She either crossed the Great Basin Desert in Utah and Nevada, or she made a much longer journey through Idaho and Oregon. Whichever passage she took, she was hunting by herself for the first time in unfamiliar terrain, learning to find water, cross roads, stay hidden from human beings.
At regular intervals she would have scent-marked her trail so other wolves, and preferably an unattached male, might find her. She would have howled often, listened carefully, and if she journeyed across the Great Basin—heard nothing in response. As far as we know, there were no other wolves in that vast stretch of ground.
It’s difficult to say why this particular female made such an epic journey. A small minority of wolves are long-distance travelers, and no one really knows why. It’s probably best understood as a personality trait; there is some evidence that the behavior may run in families.

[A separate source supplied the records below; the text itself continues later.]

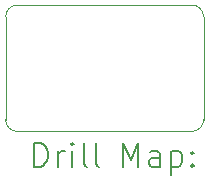
<source format=gbr>
%TF.GenerationSoftware,KiCad,Pcbnew,(7.0.0-0)*%
%TF.CreationDate,2023-11-27T20:18:29+08:00*%
%TF.ProjectId,Revolute,5265766f-6c75-4746-952e-6b696361645f,rev?*%
%TF.SameCoordinates,Original*%
%TF.FileFunction,Drillmap*%
%TF.FilePolarity,Positive*%
%FSLAX45Y45*%
G04 Gerber Fmt 4.5, Leading zero omitted, Abs format (unit mm)*
G04 Created by KiCad (PCBNEW (7.0.0-0)) date 2023-11-27 20:18:29*
%MOMM*%
%LPD*%
G01*
G04 APERTURE LIST*
%ADD10C,0.100000*%
%ADD11C,0.050000*%
%ADD12C,0.200000*%
G04 APERTURE END LIST*
D10*
X18177000Y-8235000D02*
X16700000Y-8235000D01*
D11*
X16700000Y-8235000D02*
G75*
G03*
X16600000Y-8335000I0J-100000D01*
G01*
X18277000Y-8335000D02*
G75*
G03*
X18177000Y-8235000I-100000J0D01*
G01*
D10*
X16700000Y-9305000D02*
X18177000Y-9305000D01*
X18277000Y-9040000D02*
X18277000Y-9205000D01*
D11*
X18177000Y-9305000D02*
G75*
G03*
X18277000Y-9205000I0J100000D01*
G01*
D10*
X16600000Y-9205000D02*
X16600000Y-8335000D01*
X18277000Y-9040000D02*
X18277000Y-8335000D01*
D11*
X16600000Y-9205000D02*
G75*
G03*
X16700000Y-9305000I100000J0D01*
G01*
D12*
X16842619Y-9603476D02*
X16842619Y-9403476D01*
X16842619Y-9403476D02*
X16890238Y-9403476D01*
X16890238Y-9403476D02*
X16918810Y-9413000D01*
X16918810Y-9413000D02*
X16937857Y-9432048D01*
X16937857Y-9432048D02*
X16947381Y-9451095D01*
X16947381Y-9451095D02*
X16956905Y-9489190D01*
X16956905Y-9489190D02*
X16956905Y-9517762D01*
X16956905Y-9517762D02*
X16947381Y-9555857D01*
X16947381Y-9555857D02*
X16937857Y-9574905D01*
X16937857Y-9574905D02*
X16918810Y-9593952D01*
X16918810Y-9593952D02*
X16890238Y-9603476D01*
X16890238Y-9603476D02*
X16842619Y-9603476D01*
X17042619Y-9603476D02*
X17042619Y-9470143D01*
X17042619Y-9508238D02*
X17052143Y-9489190D01*
X17052143Y-9489190D02*
X17061667Y-9479667D01*
X17061667Y-9479667D02*
X17080714Y-9470143D01*
X17080714Y-9470143D02*
X17099762Y-9470143D01*
X17166429Y-9603476D02*
X17166429Y-9470143D01*
X17166429Y-9403476D02*
X17156905Y-9413000D01*
X17156905Y-9413000D02*
X17166429Y-9422524D01*
X17166429Y-9422524D02*
X17175952Y-9413000D01*
X17175952Y-9413000D02*
X17166429Y-9403476D01*
X17166429Y-9403476D02*
X17166429Y-9422524D01*
X17290238Y-9603476D02*
X17271190Y-9593952D01*
X17271190Y-9593952D02*
X17261667Y-9574905D01*
X17261667Y-9574905D02*
X17261667Y-9403476D01*
X17395000Y-9603476D02*
X17375952Y-9593952D01*
X17375952Y-9593952D02*
X17366429Y-9574905D01*
X17366429Y-9574905D02*
X17366429Y-9403476D01*
X17591190Y-9603476D02*
X17591190Y-9403476D01*
X17591190Y-9403476D02*
X17657857Y-9546333D01*
X17657857Y-9546333D02*
X17724524Y-9403476D01*
X17724524Y-9403476D02*
X17724524Y-9603476D01*
X17905476Y-9603476D02*
X17905476Y-9498714D01*
X17905476Y-9498714D02*
X17895952Y-9479667D01*
X17895952Y-9479667D02*
X17876905Y-9470143D01*
X17876905Y-9470143D02*
X17838809Y-9470143D01*
X17838809Y-9470143D02*
X17819762Y-9479667D01*
X17905476Y-9593952D02*
X17886429Y-9603476D01*
X17886429Y-9603476D02*
X17838809Y-9603476D01*
X17838809Y-9603476D02*
X17819762Y-9593952D01*
X17819762Y-9593952D02*
X17810238Y-9574905D01*
X17810238Y-9574905D02*
X17810238Y-9555857D01*
X17810238Y-9555857D02*
X17819762Y-9536810D01*
X17819762Y-9536810D02*
X17838809Y-9527286D01*
X17838809Y-9527286D02*
X17886429Y-9527286D01*
X17886429Y-9527286D02*
X17905476Y-9517762D01*
X18000714Y-9470143D02*
X18000714Y-9670143D01*
X18000714Y-9479667D02*
X18019762Y-9470143D01*
X18019762Y-9470143D02*
X18057857Y-9470143D01*
X18057857Y-9470143D02*
X18076905Y-9479667D01*
X18076905Y-9479667D02*
X18086429Y-9489190D01*
X18086429Y-9489190D02*
X18095952Y-9508238D01*
X18095952Y-9508238D02*
X18095952Y-9565381D01*
X18095952Y-9565381D02*
X18086429Y-9584429D01*
X18086429Y-9584429D02*
X18076905Y-9593952D01*
X18076905Y-9593952D02*
X18057857Y-9603476D01*
X18057857Y-9603476D02*
X18019762Y-9603476D01*
X18019762Y-9603476D02*
X18000714Y-9593952D01*
X18181667Y-9584429D02*
X18191190Y-9593952D01*
X18191190Y-9593952D02*
X18181667Y-9603476D01*
X18181667Y-9603476D02*
X18172143Y-9593952D01*
X18172143Y-9593952D02*
X18181667Y-9584429D01*
X18181667Y-9584429D02*
X18181667Y-9603476D01*
X18181667Y-9479667D02*
X18191190Y-9489190D01*
X18191190Y-9489190D02*
X18181667Y-9498714D01*
X18181667Y-9498714D02*
X18172143Y-9489190D01*
X18172143Y-9489190D02*
X18181667Y-9479667D01*
X18181667Y-9479667D02*
X18181667Y-9498714D01*
M02*

</source>
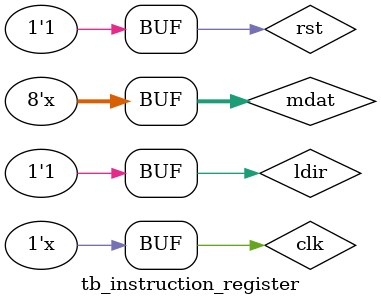
<source format=v>
`timescale 1ns / 1ps


module tb_instruction_register;

	// Inputs
	reg [7:0] mdat;
	reg clk;
	reg ldir;
	reg rst;

	// Outputs
	wire [4:0] adir;
	wire [2:0] opcode;

	// Instantiate the Unit Under Test (UUT)
	instruction_register uut (
		.mdat(mdat), 
		.clk(clk), 
		.ldir(ldir), 
		.rst(rst), 
		.adir(adir), 
		.opcode(opcode)
	);

	initial begin
		// Initialize Inputs
		mdat = 0;
		clk = 0;
		ldir = 0;
		rst = 0;

		// Wait 100 ns for global reset to finish
		#200;
      ldir = 1;
		rst = 1;
		// Add stimulus here

	end
      
always #100 clk = ~clk;

always #100 mdat = mdat+1'b1; //always #10 mdat = ~mdat // onebit

endmodule


</source>
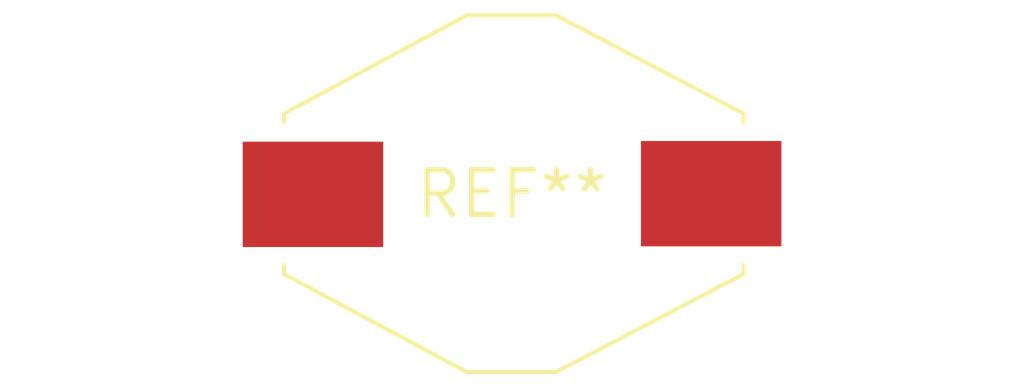
<source format=kicad_pcb>
(kicad_pcb (version 20240108) (generator pcbnew)

  (general
    (thickness 1.6)
  )

  (paper "A4")
  (layers
    (0 "F.Cu" signal)
    (31 "B.Cu" signal)
    (32 "B.Adhes" user "B.Adhesive")
    (33 "F.Adhes" user "F.Adhesive")
    (34 "B.Paste" user)
    (35 "F.Paste" user)
    (36 "B.SilkS" user "B.Silkscreen")
    (37 "F.SilkS" user "F.Silkscreen")
    (38 "B.Mask" user)
    (39 "F.Mask" user)
    (40 "Dwgs.User" user "User.Drawings")
    (41 "Cmts.User" user "User.Comments")
    (42 "Eco1.User" user "User.Eco1")
    (43 "Eco2.User" user "User.Eco2")
    (44 "Edge.Cuts" user)
    (45 "Margin" user)
    (46 "B.CrtYd" user "B.Courtyard")
    (47 "F.CrtYd" user "F.Courtyard")
    (48 "B.Fab" user)
    (49 "F.Fab" user)
    (50 "User.1" user)
    (51 "User.2" user)
    (52 "User.3" user)
    (53 "User.4" user)
    (54 "User.5" user)
    (55 "User.6" user)
    (56 "User.7" user)
    (57 "User.8" user)
    (58 "User.9" user)
  )

  (setup
    (pad_to_mask_clearance 0)
    (pcbplotparams
      (layerselection 0x00010fc_ffffffff)
      (plot_on_all_layers_selection 0x0000000_00000000)
      (disableapertmacros false)
      (usegerberextensions false)
      (usegerberattributes false)
      (usegerberadvancedattributes false)
      (creategerberjobfile false)
      (dashed_line_dash_ratio 12.000000)
      (dashed_line_gap_ratio 3.000000)
      (svgprecision 4)
      (plotframeref false)
      (viasonmask false)
      (mode 1)
      (useauxorigin false)
      (hpglpennumber 1)
      (hpglpenspeed 20)
      (hpglpendiameter 15.000000)
      (dxfpolygonmode false)
      (dxfimperialunits false)
      (dxfusepcbnewfont false)
      (psnegative false)
      (psa4output false)
      (plotreference false)
      (plotvalue false)
      (plotinvisibletext false)
      (sketchpadsonfab false)
      (subtractmaskfromsilk false)
      (outputformat 1)
      (mirror false)
      (drillshape 1)
      (scaleselection 1)
      (outputdirectory "")
    )
  )

  (net 0 "")

  (footprint "L_Fastron_PISN_Handsoldering" (layer "F.Cu") (at 0 0))

)

</source>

After traveling for at least a month, and perhaps longer, she reached the forested mountains of northeast California. There was clean water in the streams, blacktail and mule deer to hunt, a few elk, not too many humans, and features in the landscape that gray wolves find appealing: high plateaus, forested ridges, meadows. There were also thousands of cattle and sheep. We might say she was recolonizing ancestral ground, for it was here in Lassen County that the last wild wolf in California was shot and killed, in 1924, as part of the centuries-long extermination campaign that nearly wiped out wolves in the lower 48.